-------- Raw records --------

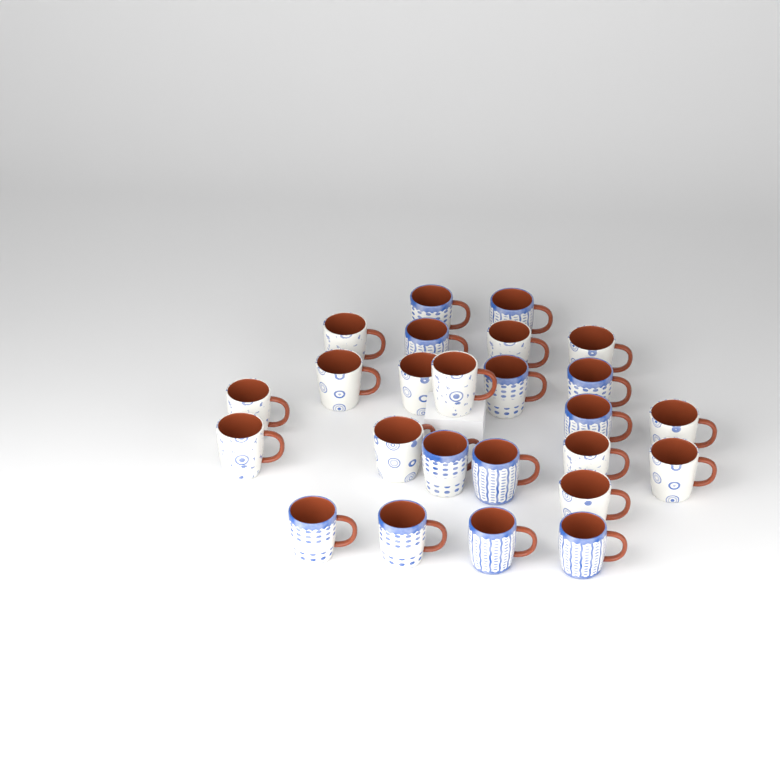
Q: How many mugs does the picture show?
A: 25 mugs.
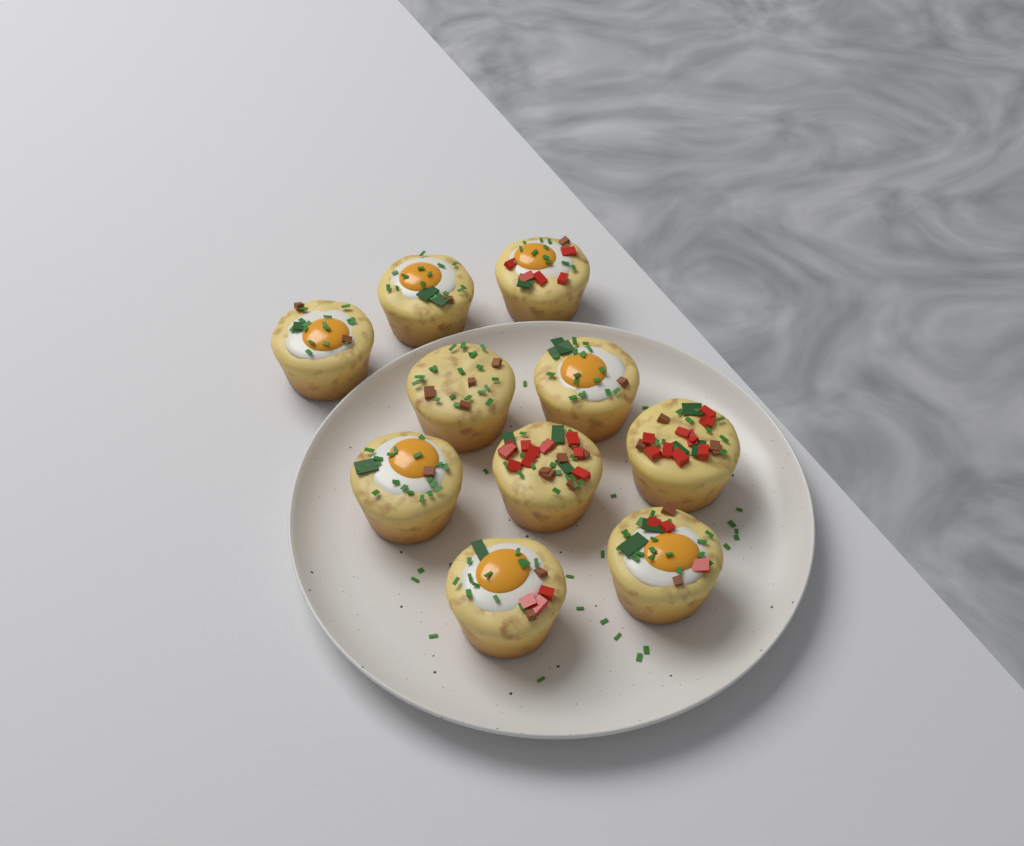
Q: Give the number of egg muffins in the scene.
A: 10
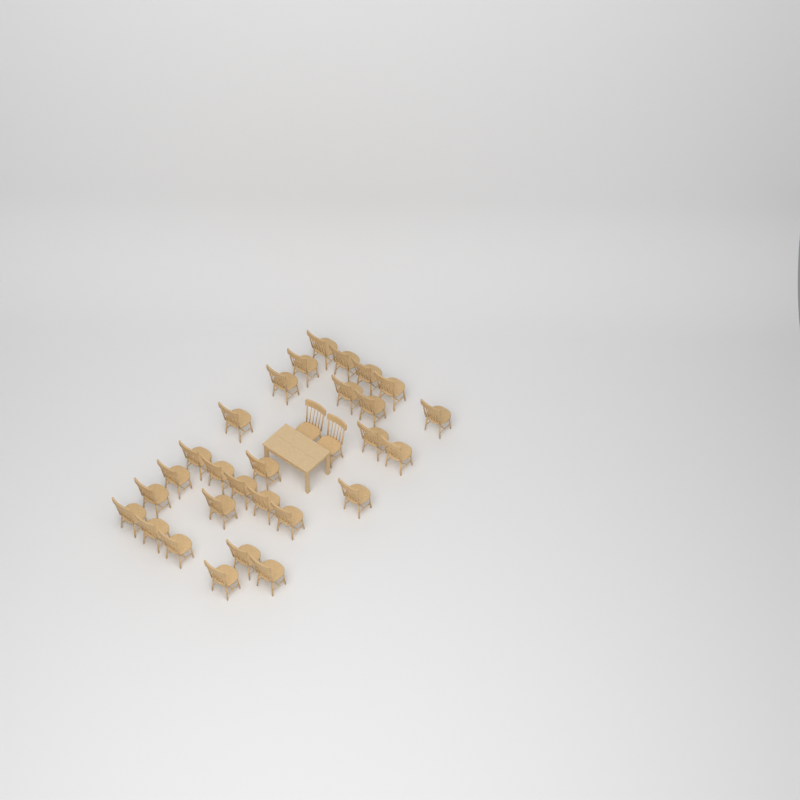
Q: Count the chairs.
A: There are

--------

Your task: Reproduce every line of the records above word for word, and leave out the pictures.

Output of the task:
Q: How many mugs does the picture show?
A: 25 mugs.
Q: Give the number of egg muffins in the scene.
A: 10
Q: Count the chairs.
A: There are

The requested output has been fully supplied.